***** DOCUMENT PASSAGE *****
In Norway, in Oslo, in the city where the Nobel Peace Prize is awarded, on a Friday afternoon, a thirty-two year-old man triggered a bomb at the government headquarters, killing seven people. On the small island of Utoya that same man killed seventy-six people, most of them teenagers. Children hid behind rocks and fled into the water and pretended to be dead so they might have a chance to survive, to live a day beyond the unbearable day they were living. There is fear and there is fear. The scale of the tragedy is incomprehensible. The tragedy, like most tragedies, tests the limits of language. There is now a before and after. That’s what the news tells us. There are pictures of the building, decimated, the architecture’s broken skeleton revealed, the dust and debris, the wounded, the dead, the mourning, the mourned, candles melting, wilting flowers wrapped in clear plastic, handwritten signs trying to properly express the depths of a grief that, perhaps, cannot be expressed.
All too often, suffering exists in a realm beyond vocabulary so we navigate that realm awkwardly, fumbling for the right words, hoping we can somehow approximate an understanding of matters that should never have to be understood by anyone in any place in the world.
The man who committed these crimes has blond hair and blue eyes. These details are shared repeatedly in a litany of disbelief. Too many people expected the perpetrator of this crime to have brown skin and a Qu’ran because we need to believe that heinous crimes have only one face, that there is only one brand of extremism—that of the Other. This is the world we now live in. We wield accusations without reflection or humanity. We forget compassion. We pretend we are somehow different from those we otherwise condemn.
The man with blond hair and blue eyes has a Wikipedia page now. A compendium of knowledge is being compiled about Anders Behring Breivik. We know his beliefs and his taste in music and what his parents do for a living. We know he has an exhaustive manifesto he worked on for nine years, some of which he took directly from the Unabomber. We have seen him posing with a big gun, wearing a wetsuit. We have seen his face—his wide, open face, the youth in his features. We know he is extreme in his beliefs and that there must be hatred in his heart. We know he is crazy. He must hate. He must be crazy. We need to believe he is hateful and crazy because it is unfathomable to believe a man of sound mind and body could or would perpetrate such a crime.
Crime is a weak word, a weak, weak word. Those five letters cannot accurately convey what is, more accurately, an atrocity. Even that word does not suffice. The tragedy exceeds our vernacular in so many ways.
***** GIVEN MATERIAL *****
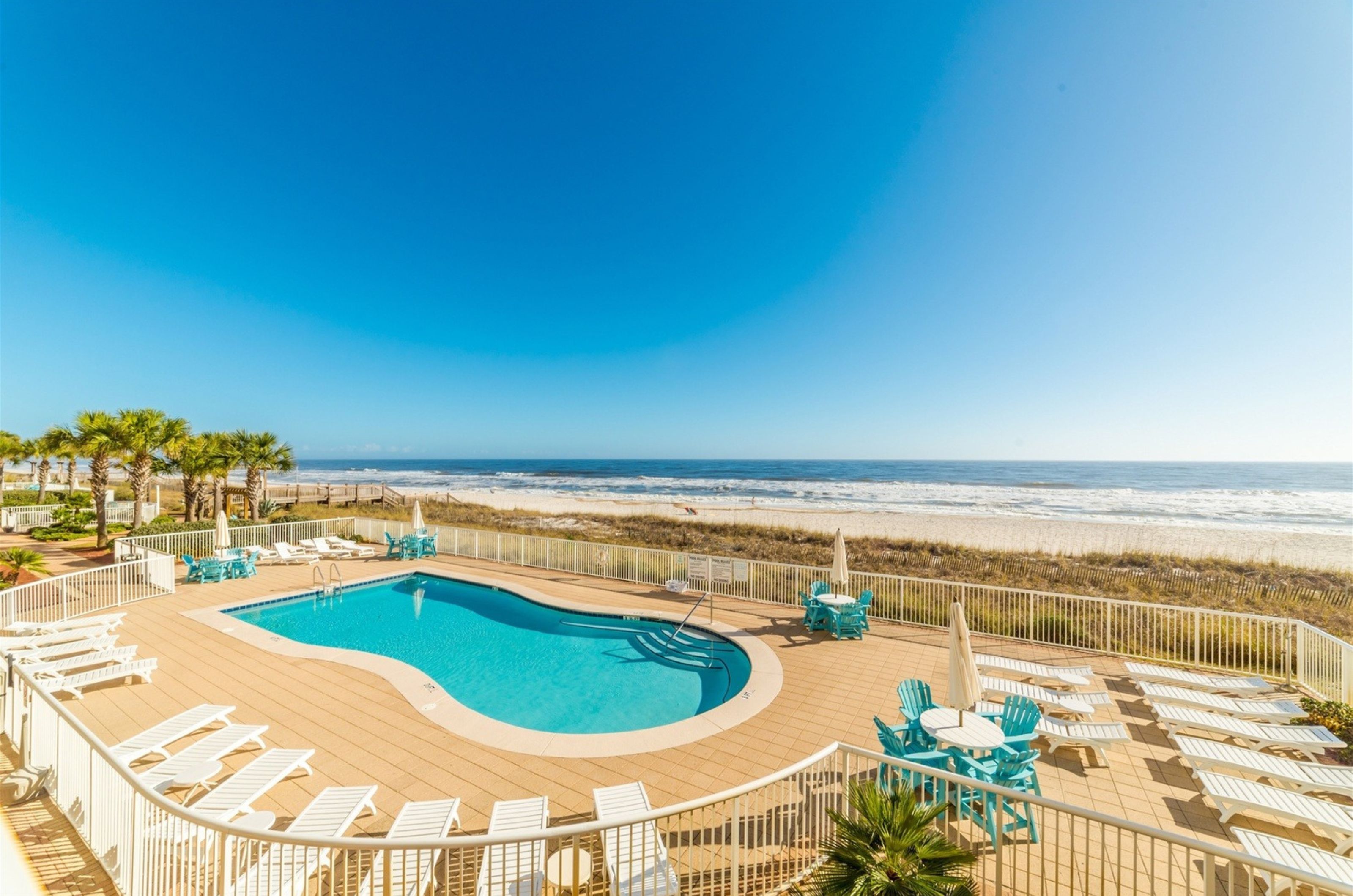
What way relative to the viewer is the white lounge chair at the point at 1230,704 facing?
to the viewer's left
*****
**TASK REQUIREMENTS:** Reproduce word for word the part of the passage on the Norway attacks that opens with the words containing "All too often, suffering" and closes with "we otherwise condemn.". The material that comes after the passage on the Norway attacks is separate from it.

**RESULT OF THE EXERCISE:**
All too often, suffering exists in a realm beyond vocabulary so we navigate that realm awkwardly, fumbling for the right words, hoping we can somehow approximate an understanding of matters that should never have to be understood by anyone in any place in the world.
The man who committed these crimes has blond hair and blue eyes. These details are shared repeatedly in a litany of disbelief. Too many people expected the perpetrator of this crime to have brown skin and a Qu’ran because we need to believe that heinous crimes have only one face, that there is only one brand of extremism—that of the Other. This is the world we now live in. We wield accusations without reflection or humanity. We forget compassion. We pretend we are somehow different from those we otherwise condemn.